In November, production rose to 10.038 million barrels a day, 4% more than the previous month, according to the U.S. Energy Information Administration. That is just shy of the monthly record of 10.044 million barrels a day in November of 1970.
The resurgence of the U.S. shale industry is the latest turn in the tug of war between shale producers and the Organization of the Petroleum Exporting Countries, which last year coordinated an output cut with other major exporters, including Russia. The group has been trimming about 2% of global oil supply in a bid to work off a glut and raise prices.
The efforts have paid off: prices have surged this year amid tightening supplies and world-wide economic growth that stirred surprisingly strong demand.
The prospect of a flood of new output from shale wells has tempered oil rallies at times but hasn’t much diminished investor enthusiasm lately. U.S. oil prices rose more than 7% in January and have posted monthly gains for five straight months--their longest streak since 2011. On Wednesday, U.S. crude futures rose 23 cents to $64.73 a barrel on the New York Mercantile Exchange and Brent, the global benchmark, rose 3 cents to $69.05 a barrel on ICE Futures Europe.
The new data bolster a prediction made at the end of 2017 by Rystad Energy, a consulting firm that tracks production data. At that time Rystad said that the U.S. had already hit the 10 million barrel a day marker, citing strong shale output gains in October that were masked by the effects from hurricanes on Gulf of Mexico pumping.
As U.S. producers pump more, oil imports from foreign countries are shrinking to new lows and American crude exports are rising. The petroleum trade deficit in the U.S. was 2.5 million barrels a day at the end of the year when looking across all types of petroleum liquids, including fuels such as gasoline and diesel, Rystad said. That is down sharply from a peak petroleum deficit of 12.5 million barrels a day in 2007.
Rystad expects that gap to keep shrinking because West Texas Intermediate oil is trading at a big discount to Brent, the global crude benchmark price.

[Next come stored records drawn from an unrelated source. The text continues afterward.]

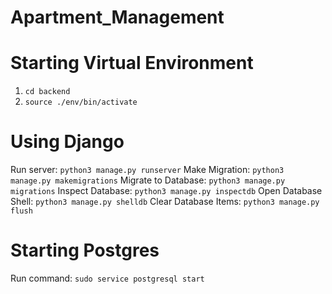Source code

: # Apartment_Management

# Starting Virtual Environment

1. `cd backend`
2. `source ./env/bin/activate`

# Using Django

Run server: `python3 manage.py runserver`
Make Migration: `python3 manage.py makemigrations`
Migrate to Database: `python3 manage.py migrations`
Inspect Database: `python3 manage.py inspectdb`
Open Database Shell: `python3 manage.py shelldb`
Clear Database Items: `python3 manage.py flush`

# Starting Postgres

Run command: `sudo service postgresql start`

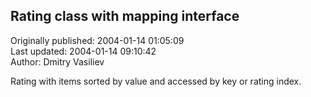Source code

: ## Rating class with mapping interface  
Originally published: 2004-01-14 01:05:09  
Last updated: 2004-01-14 09:10:42  
Author: Dmitry Vasiliev  
  
Rating with items sorted by value and accessed by key or rating index.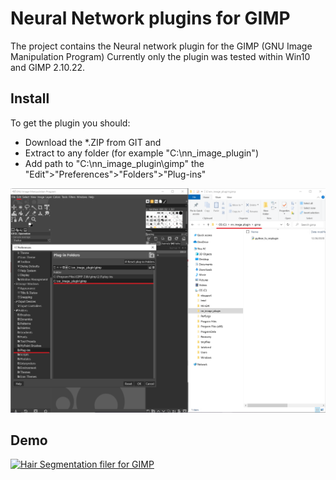 # Neural Network plugins for GIMP
The project contains the Neural network plugin for the GIMP (GNU Image Manipulation Program)
Currently only the plugin was tested within Win10 and GIMP 2.10.22.

## Install 
To get the plugin you should:
* Download the *.ZIP from GIT and 
* Extract to any folder (for example "C:\nn_image_plugin\")
* Add path to "C:\nn_image_plugin\gimp\" the "Edit">"Preferences">"Folders">"Plug-ins"

![alt Install plugin for Win10](img/gimp_install_example.png?raw=true "Install plugin for Win10")
## Demo 
[![Hair Segmentation filer for GIMP](https://img.youtube.com/vi/n_1ZSGy9zkA/0.jpg)](https://www.youtube.com/watch?v=n_1ZSGy9zkA)

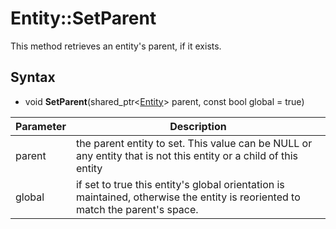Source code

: # Entity::SetParent
This method retrieves an entity's parent, if it exists.

## Syntax
- void **SetParent**(shared_ptr<[Entity](README.md)> parent, const bool global = true)

| Parameter | Description |
| ------ | ------ |
| parent | the parent entity to set. This value can be NULL or any entity that is not this entity or a child of this entity |
| global | if set to true this entity's global orientation is maintained, otherwise the entity is reoriented to match the parent's space. |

That allows U.S. refineries to run full tilt on cheaper crude close to home, while also making it economical to ship oil abroad.
Over the last decade, U.S. output has roughly doubled as companies became experts in forcing oil from shale formations by drilling and fracking long horizontal wells.
The EIA and the International Energy Agency have both predicted that U.S. output will average more than 10 million barrels a day this year. The IEA predicted earlier this month that the U.S. is on pace pull ahead of Saudi Arabia, which last year produced just shy of 10 million barrels a day, and will vie with Russia, with output of 11 million barrels a day, to become the world’s top oil producer.